July 22, 2022. An unidentified man was nearly killed by a large constrictor snake July 20 before police arrived at his Allentown, Pennsylvania home following an emergency call. The Washington Post reports that the 27-year-old man was found lying on the floor with a giant snake wrapped around his neck.
The man was half in a bedroom, half in a hallway, Lt. Peter Nickischer with the Upper Macungie Township police department told the media. Officers peeked around a doorway and the snake was looking at them, its large mid-section tightly wrapped around the neck of the man. He was reportedly unconscious and in cardiac arrest.
“The officer peeks around the edge of the doorway and the snake is looking at him,” Nickischer told the Post. “The officer had to make a split-second decision and luckily, because of the distance between the victim and the head of the snake, the officer was able to fire one shot that injured the reptile.”
Nickischer said the snake then released its grip on the man, slithered away, and police officers were able to drag the man away and render medical assistance, saving his life.
The man was taken to the hospital and remained there through at least July 21, his condition unknown.
The snake, which had been the man’s pet, died from the gunshot wound. The snake species was not identified. But given its massive body and length, a constrictor such as a python, boa, or anaconda are the mostly likely species. How the huge pet snake became wrapped around the man’s neck is unknown.
Nickischer commended the officers for saving the man’s life.
“They went in, they saw an opportunity to save a man and they showed a lot of bravery,” he told The Post. “I’ve been doing this job for 19 years and this is the first time I’ve seen anything like this.”
Pythons Make Problematic Pets
Unfortunately, pythons and other large constrictor snakes are popular pets in the U.S. These snakes are generally docile but when they grow to enormous sizes, they become too much for their owners to handle. Often they are released into the wild where they wreak havoc on native wildlife. Florida researchers recently caught the largest python on record in the Everglades. That snake was nearly 18 feet long (see photos of it here).

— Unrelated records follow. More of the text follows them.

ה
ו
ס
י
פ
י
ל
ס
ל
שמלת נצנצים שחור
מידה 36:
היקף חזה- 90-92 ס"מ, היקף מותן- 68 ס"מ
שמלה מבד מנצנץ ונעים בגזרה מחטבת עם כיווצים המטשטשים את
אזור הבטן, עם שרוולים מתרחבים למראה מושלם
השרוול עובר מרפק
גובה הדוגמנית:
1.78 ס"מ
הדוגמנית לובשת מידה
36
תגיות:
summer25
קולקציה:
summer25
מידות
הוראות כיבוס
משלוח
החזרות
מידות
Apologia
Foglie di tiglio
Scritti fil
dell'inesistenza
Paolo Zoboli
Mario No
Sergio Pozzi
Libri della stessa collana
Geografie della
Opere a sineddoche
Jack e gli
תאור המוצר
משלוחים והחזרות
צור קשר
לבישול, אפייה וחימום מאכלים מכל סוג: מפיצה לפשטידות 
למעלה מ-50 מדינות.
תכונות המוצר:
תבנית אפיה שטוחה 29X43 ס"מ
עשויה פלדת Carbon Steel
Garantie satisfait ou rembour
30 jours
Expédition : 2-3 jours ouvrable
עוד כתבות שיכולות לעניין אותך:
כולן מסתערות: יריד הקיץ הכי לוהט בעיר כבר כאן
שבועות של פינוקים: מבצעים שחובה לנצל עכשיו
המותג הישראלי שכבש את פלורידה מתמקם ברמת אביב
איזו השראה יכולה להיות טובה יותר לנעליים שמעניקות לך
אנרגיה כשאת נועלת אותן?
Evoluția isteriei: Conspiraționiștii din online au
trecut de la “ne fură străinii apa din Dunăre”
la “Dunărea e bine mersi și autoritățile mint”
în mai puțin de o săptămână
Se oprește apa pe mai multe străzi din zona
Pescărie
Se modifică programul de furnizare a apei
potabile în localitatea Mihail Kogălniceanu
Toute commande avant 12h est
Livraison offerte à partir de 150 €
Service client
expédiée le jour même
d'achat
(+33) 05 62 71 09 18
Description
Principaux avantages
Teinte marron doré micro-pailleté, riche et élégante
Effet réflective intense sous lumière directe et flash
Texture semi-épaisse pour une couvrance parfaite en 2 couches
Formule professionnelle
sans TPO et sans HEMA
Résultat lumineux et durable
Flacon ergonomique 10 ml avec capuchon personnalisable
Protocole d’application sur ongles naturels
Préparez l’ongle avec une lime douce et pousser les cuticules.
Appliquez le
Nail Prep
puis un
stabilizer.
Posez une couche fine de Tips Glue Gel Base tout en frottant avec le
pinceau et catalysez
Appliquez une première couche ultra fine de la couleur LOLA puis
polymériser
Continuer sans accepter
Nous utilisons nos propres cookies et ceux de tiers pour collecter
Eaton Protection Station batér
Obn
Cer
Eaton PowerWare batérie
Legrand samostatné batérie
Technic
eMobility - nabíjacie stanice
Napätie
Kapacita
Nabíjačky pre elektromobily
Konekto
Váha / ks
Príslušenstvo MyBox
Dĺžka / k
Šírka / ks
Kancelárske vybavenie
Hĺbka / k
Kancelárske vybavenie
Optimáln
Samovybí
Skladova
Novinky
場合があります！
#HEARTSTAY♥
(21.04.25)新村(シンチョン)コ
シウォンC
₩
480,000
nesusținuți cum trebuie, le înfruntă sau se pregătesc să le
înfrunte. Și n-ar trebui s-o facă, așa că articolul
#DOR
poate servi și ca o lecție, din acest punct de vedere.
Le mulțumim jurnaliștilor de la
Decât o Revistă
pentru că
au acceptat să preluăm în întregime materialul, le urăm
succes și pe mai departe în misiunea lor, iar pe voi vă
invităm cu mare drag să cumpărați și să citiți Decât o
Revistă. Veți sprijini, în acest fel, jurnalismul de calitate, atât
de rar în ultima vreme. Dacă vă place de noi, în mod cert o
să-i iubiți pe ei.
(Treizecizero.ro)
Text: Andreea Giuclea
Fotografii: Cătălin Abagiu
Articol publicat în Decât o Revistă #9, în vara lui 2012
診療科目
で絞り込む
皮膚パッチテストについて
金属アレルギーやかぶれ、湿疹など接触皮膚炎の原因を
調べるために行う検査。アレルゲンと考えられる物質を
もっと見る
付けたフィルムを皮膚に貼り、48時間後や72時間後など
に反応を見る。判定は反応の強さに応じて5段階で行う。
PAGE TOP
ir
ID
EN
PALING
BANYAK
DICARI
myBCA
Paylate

Snakes like pythons kill their prey by coiling around the animal (or in this case, human) and squeezing. Because they typically kill their prey before swallowing, they can consume large meals. A recent study published in the Journal of Experimental Biology found that large constrictors “can exert pressures dramatically higher than their prey’s blood pressure, suggesting that constriction can stop circulatory function and perhaps kill prey rapidly by over-pressurizing the brain and disrupting neural function.”
That study concluded: “The world’s largest snakes are capable of quickly incapacitating large and potentially dangerous prey by causing multiple kinds of injuries. The dynamic interactions, movements, and resulting postures that occur during predation probably determine which kinds of injury occur, are most severe, and subdue the prey most rapidly. Furthermore, these diverse effects may be important to recognize and treat properly in those rare cases when large constrictors injure humans.”